Friday, August 30, 2002

By way of IDSA: The American Navy is getting video games in each of their 72 sub-marines. Each of the companies Microsoft, Nintendo and Sony gave away 24 game consoles - respectively Xbox, Gamecube and PlayStation 2. Now, the crew may relax while playing games like ”Madden NFL 2002”, ”Tony Hawk Pro Skater” and ”Grand Theft Auto 3".
IDSA tells the public; the computers are given as a tribute to their fight against terrorism. But I can smell a media stunt. This is just an event to make good publicity. Nothing more, nothing less.

Thursday, August 29, 2002

I'm looking forward to this upcoming Semester. Because, I'm going to teach the subject Computer Game Criticism at Multimedia, Aarhus University. Prepared as I must be of course, I've made an interesting schedule - mostly based on the CGDC Proceedings. But they should also read theories by e.g. C. S. Lewis, J. R. R. Tolkien and H. P. Lovecraft. The narratology vs. ludology debate will be present too, but I think it's time to move forward, instead of fighting against one another in the trenches.
Yesterday, I was at a talk by Naser Khader, the culture-political spokesman of the Danish Social Liberalist Party [Radikale Venstre]. The Party is in fact moderate, even though they would be seen as very left wing from a U.S. perspective. Someone in the audience mentioned the possibility of having cultural subsidies to computer games development, like we have in the movie industry. Khader obviously hadn't thought of this beforehand, but he was willing to think about it. I must admit, I got my chance to make some statements. Accordingly, he asked if I could send him some information on this issue, and of course he is going to get his share of information.

Saturday, August 24, 2002

This is the summary for my PhD thesis: Edutainment: How to Learn and Play with the Computer Media.

Thursday, August 22, 2002

The Commision of the European Union wants to support European computer game develoment. They don't want the European game industry to lack behind USA and Japan. Accordingly, the Council of the European Union are expected to pass a Danish resolution on these matters in November.
The International Game Developers Association (IGDA) wants to make common standards for artificial intelligence in computer games.
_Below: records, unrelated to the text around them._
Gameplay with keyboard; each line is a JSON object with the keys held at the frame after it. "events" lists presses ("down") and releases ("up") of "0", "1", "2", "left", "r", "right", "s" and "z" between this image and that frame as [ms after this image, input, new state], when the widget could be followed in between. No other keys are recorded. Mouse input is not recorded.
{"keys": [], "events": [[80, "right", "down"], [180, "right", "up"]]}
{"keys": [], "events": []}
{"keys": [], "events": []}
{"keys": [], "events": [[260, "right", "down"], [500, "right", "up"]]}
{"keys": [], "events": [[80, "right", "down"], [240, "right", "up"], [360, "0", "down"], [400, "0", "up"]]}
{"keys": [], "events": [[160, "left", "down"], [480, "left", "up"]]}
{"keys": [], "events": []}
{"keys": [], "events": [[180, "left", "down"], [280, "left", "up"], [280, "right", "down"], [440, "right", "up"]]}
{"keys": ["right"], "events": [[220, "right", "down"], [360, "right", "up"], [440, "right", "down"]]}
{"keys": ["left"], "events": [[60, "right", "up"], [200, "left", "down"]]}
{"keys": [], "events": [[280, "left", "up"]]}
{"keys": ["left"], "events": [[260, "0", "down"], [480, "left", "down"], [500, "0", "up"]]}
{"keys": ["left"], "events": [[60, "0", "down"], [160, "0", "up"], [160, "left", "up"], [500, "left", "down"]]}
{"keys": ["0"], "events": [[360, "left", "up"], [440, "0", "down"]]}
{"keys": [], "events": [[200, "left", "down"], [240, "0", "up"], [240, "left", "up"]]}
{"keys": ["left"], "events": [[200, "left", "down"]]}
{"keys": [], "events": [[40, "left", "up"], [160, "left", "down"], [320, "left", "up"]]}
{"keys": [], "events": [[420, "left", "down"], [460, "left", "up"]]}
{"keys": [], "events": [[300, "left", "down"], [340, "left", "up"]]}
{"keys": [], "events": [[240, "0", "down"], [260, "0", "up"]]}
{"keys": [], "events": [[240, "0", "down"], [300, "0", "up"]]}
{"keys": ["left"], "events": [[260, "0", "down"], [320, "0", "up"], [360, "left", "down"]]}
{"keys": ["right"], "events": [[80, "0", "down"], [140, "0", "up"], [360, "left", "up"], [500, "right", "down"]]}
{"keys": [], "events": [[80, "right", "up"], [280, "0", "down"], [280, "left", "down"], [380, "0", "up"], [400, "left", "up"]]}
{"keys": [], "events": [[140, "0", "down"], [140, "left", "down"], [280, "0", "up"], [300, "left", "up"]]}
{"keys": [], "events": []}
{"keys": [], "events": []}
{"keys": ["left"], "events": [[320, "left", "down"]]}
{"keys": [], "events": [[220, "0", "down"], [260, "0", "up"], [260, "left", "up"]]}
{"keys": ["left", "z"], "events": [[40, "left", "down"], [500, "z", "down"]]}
"The next qualitative jump for artificial intelligence in games will be dependent on appropriate interfaces for in-house and external AI tools and middleware," stated committee chairperson and Carnegie Mellon University scientist Alexander Nareyek. "The Committee’s work will unburden game AI developers from worrying about low-level procedures, and will enable them to focus on higher-level creative AI tasks."

Tuesday, August 20, 2002

Jill Walker is very proud that "Jill" and "txt" are the top hits at Google. For my part, I must admit "Lars" is just hit #7 on Google, though "Konzack" and "Ludologica" are both top hits.

Sunday, August 18, 2002

In order to understand game worlds, we must first comprehend the concept of sub-creation. This concept was developed and expressed in literature by professor J. R. R. Tolkien and professor C. S. Lewis. Otherwise we fall into the trap of the Freudian misconception: Fantasy is only and should only be seen as escapism. This however is a false statement. We discover escapism in both fantasy and realism, and by the way escapist fiction has almost no value at all. When creating valuable fiction, we need to take our creations seriously as works of art. Freudianism prevent us from engaging into fictious worlds and characters worth discovering. Because they are never seen as what they are, but always as a symbol of something else, which by the way is sexuality. Well, there is more to life than sexuality, we've noticed, and we are going to get it - as well.

Tuesday, August 13, 2002

Today I was lucky to get a pulp novel I for quite a while have been looking for. I've already read it in the early 1990's but suddenly the book was gone. It's a science fiction novel titled "Sølvhjerneskallerne" [The Silver Brain Skulls] by Valdemar Hanøl and dates back to 1930. It's a scary, yet fascinating example of how people were thinking during the 1930's when they actually thought Europeans were a better breed and all the rest of the world was just mumbo jumbo. The setting is a Fascist-Socialist happy society in which prof. Frigon (the villain) wants to make an even better breed of people by changing their skull structure due to his own frenologic research. The center of the world is in fact Copenhagen even though they officially deny nationalism. By the way the Americas went back to the Stone Age because they were carrying a dangerous tongue disease and because they were listening to music of the black race.

This pulp novel is certainly not a master piece, but it sure reminds us how they were thinking about our future and what went wrong back in the twentieth century.

Friday, August 09, 2002

It's been a year since I started out this blog. The blog have given me a great chance to express my considerations regarding computer game research. My aim was to focus on both computer games and non-computer roleplaying games, however it seems most of my concern has been towards computer games. Maybe because the research in computer games is moving forward, while roleplaying game research is lacking behind. No-one really cares about the nerds of the non-computer rpg sub-culture - accordingly computer and multimediaearch gets more funding.